Consistency is overrated

To the economist, almost every problem is a maximisation problem. Behind this way of thinking is a mathematical proposition:  if individuals behave consistently, their behaviour can be described as maximisation.  ‘Utility’ is often used as shorthand for whatever it is that these consistent individuals maximise.  Similarly, businesses are assumed to maximise profits.

As I learnt more about business, it became obvious to me that though profit was certainly a business objective, companies did not maximise profits.  In fact, when you start to think of profits as a stream of revenues over time, no one could prescribe with any clarity what companies should do to maximise their profits. So I found myself posing the question, natural to the economist:  if companies did not maximise their profits, what did they maximise?  A few heterodox economists had made alternative suggestions.  Perhaps companies maximised sales, or revenues, or their rate of growth.

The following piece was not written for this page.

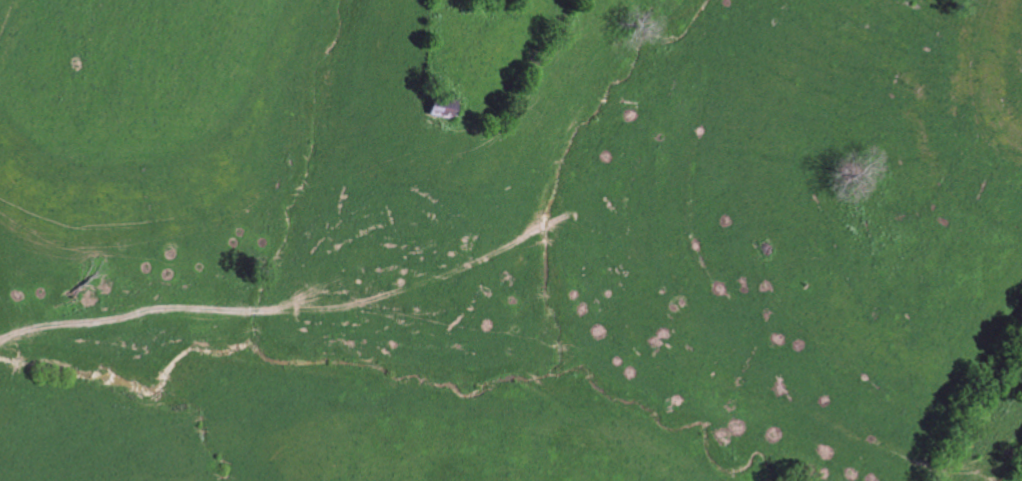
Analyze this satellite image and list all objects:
building: (442, 109)
road: (259, 318)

A moment of revelation led me to realise;  perhaps companies did not maximise anything. Companies were pluralist in their objectives, as were individuals. The corporation was a political organisation, populated by individuals with different goals and purposes, sometimes compatible, often conflicting.

The senior executives of any organisation were tasked with managing this variety of  expectations, buffeted by the competing demands of their investors, their employees, their suppliers and their customers.  The role of the manager was to balance these factors, steering the company to survival and success.  And survival was itself the measure of success – for the manager and for the company itself. The process of balancing incompatible demands was the reality of everyday life for both individual and corporation. This was the theme of my book Obliquity.

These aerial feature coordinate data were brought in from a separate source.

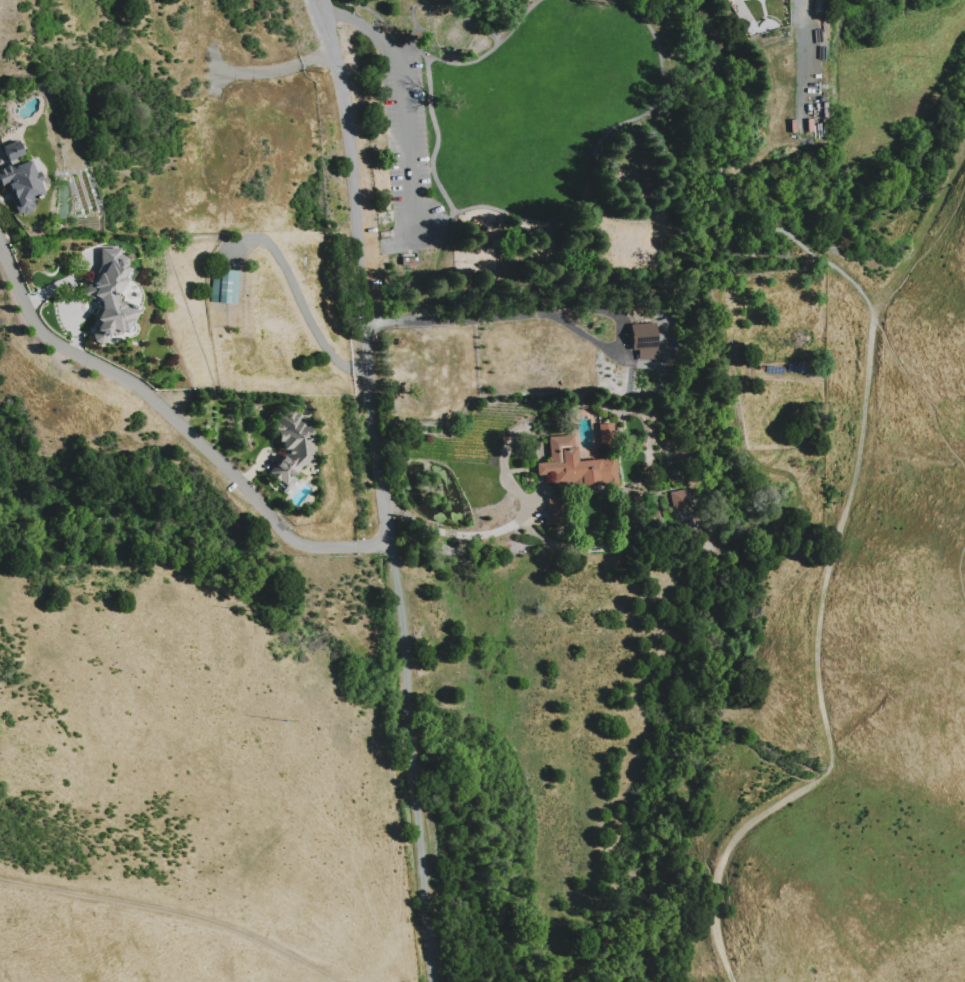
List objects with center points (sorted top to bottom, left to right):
road: (319, 5)
road: (363, 23)
road: (409, 53)
road: (272, 70)
parking lot: (398, 140)
building: (11, 150)
road: (407, 161)
park: (566, 162)
road: (673, 166)
building: (21, 184)
road: (489, 207)
road: (434, 219)
road: (623, 219)
road: (921, 229)
road: (755, 254)
road: (360, 274)
building: (223, 285)
road: (296, 293)
building: (108, 296)
road: (548, 314)
building: (642, 340)
road: (920, 391)
road: (176, 422)
building: (603, 433)
building: (290, 445)
building: (573, 465)
building: (678, 498)
road: (532, 500)
building: (552, 510)
road: (958, 568)
road: (821, 647)
road: (410, 761)
road: (173, 913)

‘A foolish consistency is the hobgoblin of little minds, adored by little statesmen and philosophers and divines’, wrote Ralph Waldo Emerson.  Consistency, as used in economics, is the requirement that the same choice is always made in the same situation. But in the complex real world of business and finance, there is no objective means of determining whether two situations are the same, or different. One person’s consistency (insisting that things have not changed) is another’s stubbornness (failing to recognise that they have). The attempt to analyse economic systems in terms of maximising behaviour is an approach far less powerful than it appears at first sight.

Pluralism in economics

My fourth axiom in large part follows from the first three – the rejection of ideology, the insistence on social context, the scepticism of the universality of maximising behaviour. The dominant paradigm in economics today is that of rational choice.  This paradigm is widely criticised, notably by practical men – who dislike the whole idea of simplifying models – and by students, who would like an approach gentler in both its view of human behaviour and in its demands on their mathematical competence.

My reaction to these kinds of debate is determinedly pluralist.  I believe that neo-classical economics offers many insights and should certainly not be discarded. But I also believe that to regard such rational choice modelling as the only valid way of looking at the world is wholly, and ridiculously, misconceived.  My thinking is described in more detail in ‘The Map is not the Territory’.